Since blogging about my cousin Ernest, I’ve been on a family history jag. I’m not sure how interesting any of this is to non-relatives, but with Bad Monkeys‘ pub. date just four months away, I’m starting to get requests from publicists for biographical tidbits to feed to reviewers and interviewers, so maybe there’s something here that’ll qualify as “local color.” And, hey, I think it’s cool.
First, a couple corrections: in my previous post, I had originally written that both the Ruffs and the Lehenbauers came from Bavaria. Actually, the Ruffs were Prussian; my great-great-grandfather Johann Frederick Ruff was born in 1830 in the village of Badeleben, near Magdeburg. I think the reason for my confusion on this point is that my German publisher is located in Munich, so I regard Bavaria as my home base when I’m over there. But if there’s a Bad Monkeys book tour, I’ll have to see if I can arrange a stop in Badeleben, and maybe at the University of Berlin to look for J.F.’s old school records.
As for Mom’s side of the family, I wrote that the Lehenbauers worked as linen weavers in the town of Oettingen “during the late 18th and early 19th centuries.” Those dates come from The Family Lehenbauer, a privately published genealogy. What I’d forgotten until I started digging into my files is that I also have a set of addenda to the genealogy that pushes the timeline back even further. Turns out the Lehenbauers were in Oettingen from at least the 17th century. The ur-ancestor is a man named Johann Caspar Leonhard Lehenbauer, born in 1674.
Geez, 1674. I’m simultaneously awestruck and amused. I mean, the guy is my great-great-great-great-grandfather (one of them—I’ve got, what, 31 others?). At a remove of six generations, the genetic link must be getting pretty weak, and culturally we’d be aliens to each other. So to feel a special connection to him is, on one level, absurd. And yet…
Closer to home (temporally speaking), I also did some checking on my grandfather, the Lutheran missionary who went to South America. It seems he wrote a short memoir, Roughing it for Christ in the wilds of Brazil, that is listed on Amazon.com, though of course it’s long out of print. My wife Lisa is going to use her rare-book skills to try and locate a copy, but this is the sort of ephemera that is notoriously difficult to track down.

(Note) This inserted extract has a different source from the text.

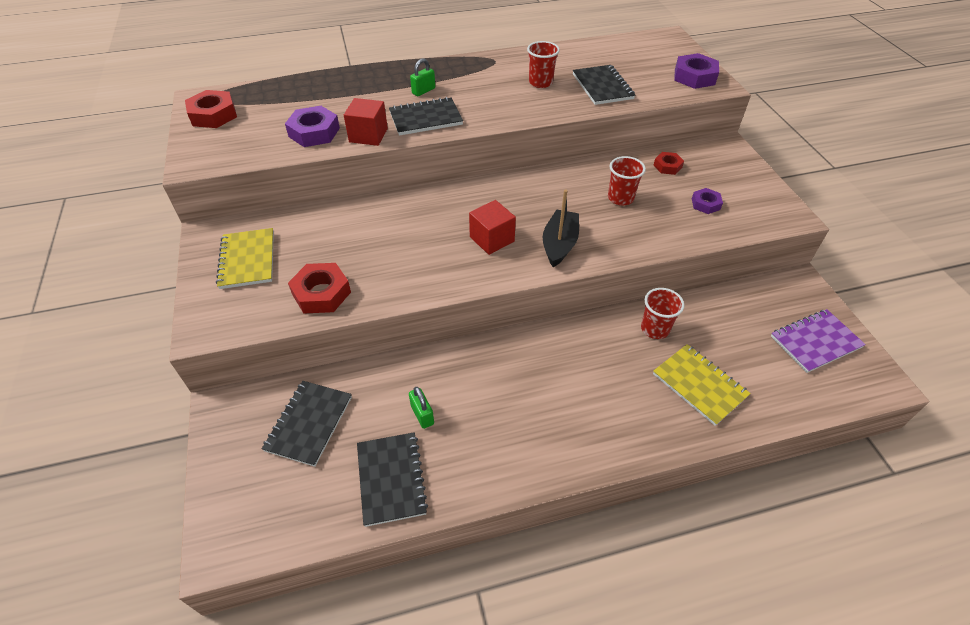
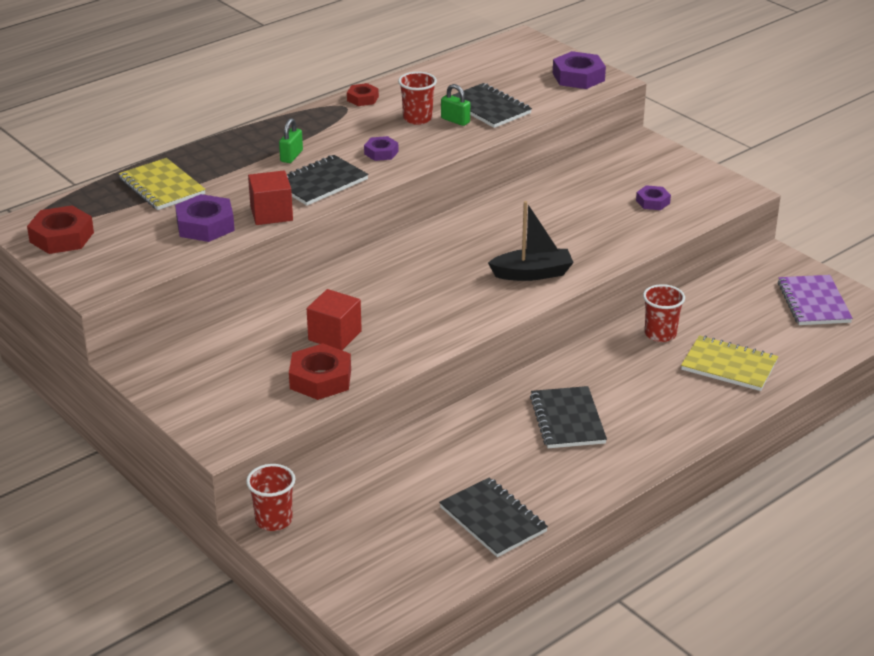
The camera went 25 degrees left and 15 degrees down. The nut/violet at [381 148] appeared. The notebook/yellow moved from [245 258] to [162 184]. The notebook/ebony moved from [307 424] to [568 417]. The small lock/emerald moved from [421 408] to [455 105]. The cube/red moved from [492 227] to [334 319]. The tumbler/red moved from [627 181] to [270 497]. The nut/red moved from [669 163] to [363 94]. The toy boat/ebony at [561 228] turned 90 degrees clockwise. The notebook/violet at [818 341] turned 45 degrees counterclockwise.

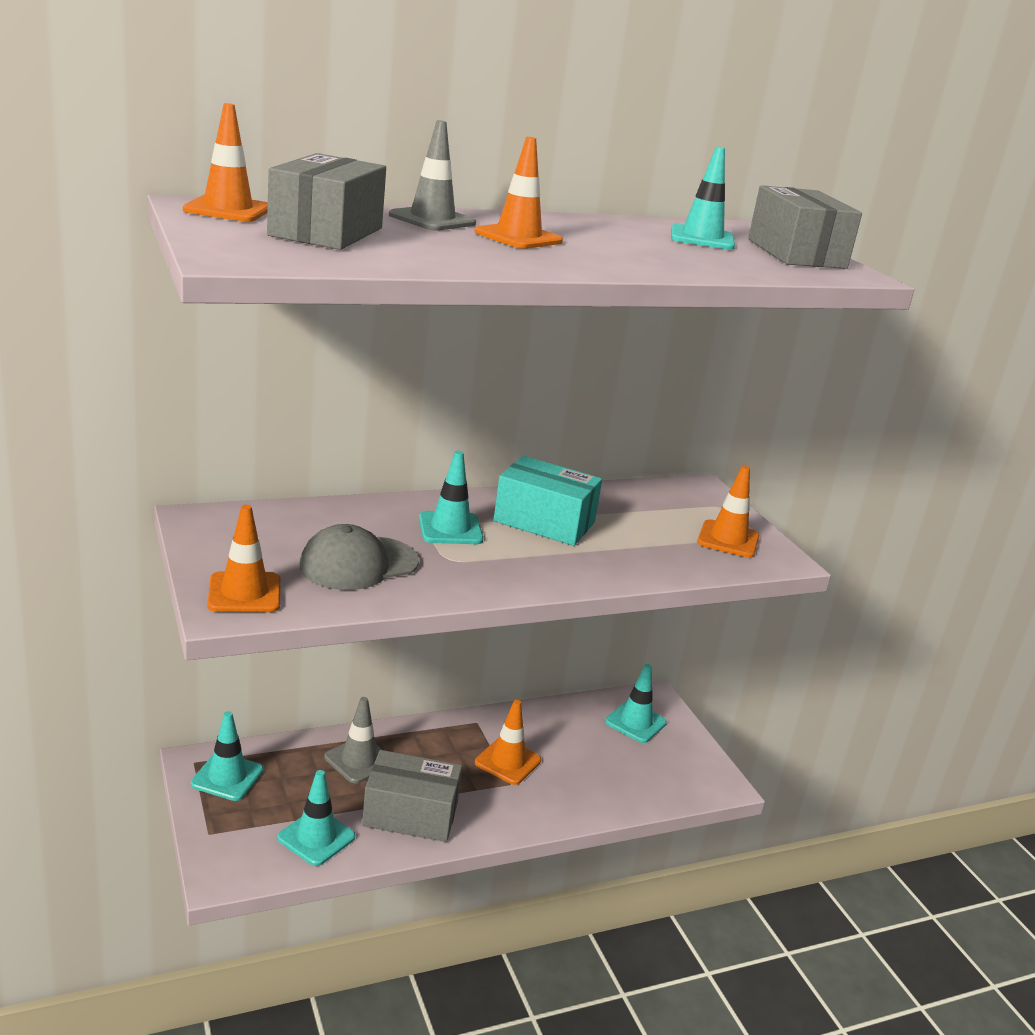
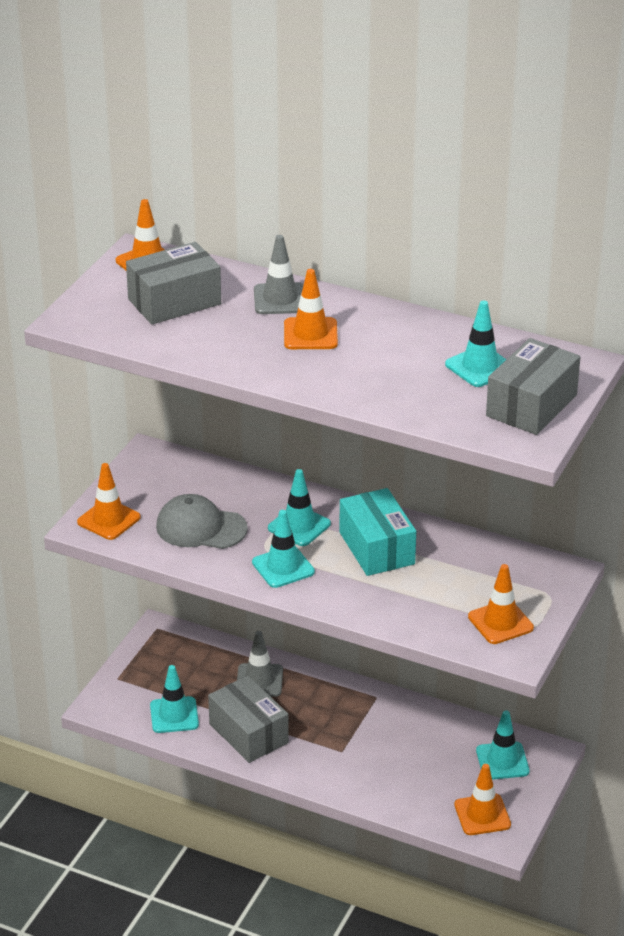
The camera went 50 degrees right and 10 degrees up. The safety cone/aqua moved from [227 756] to [283 549]. The safety cone/orange-coloured moved from [508 742] to [482 799].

One thing I did find, though, is a street in Santa Rosa, Brazil that’s named after Grandpa—the Rua Pastor Albert Lehenbauer (Google Maps has the last name misspelled as “Lemenbawer”, but it’s definitely him). While I’m not sure how he came to rate a street sign, it’s probably got something to do with his role in Brazilian agricultural history. Grandpa was the guy who first brought soybeans into the country and convinced the local gauchos to start growing them; today, soy is Brazil’s second-biggest legal export crop.
And one more neat little discovery: if you fire up Google Earth and look at Santa Rosa from orbit, the town is disappointingly blurry. But if you track south-southwest, the satellite resolution suddenly gets a whole lot sharper (CIA must have had biz in the neighborhood), and if you look closely, about fifteen miles out you’ll find a dot marked Ipiranga next to a spot where two dirt roads meet at right angles. I believe this is Ypiranga Crossroads, where my grandfather and grandmother were married and where my mother spent her early childhood. The level of detail is high enough that I could easily pick out the house, if I knew what it looked like.

So again, a mixture of awe and amusement. Hi, Grandpa. Hi, Mom. Greetings from the future.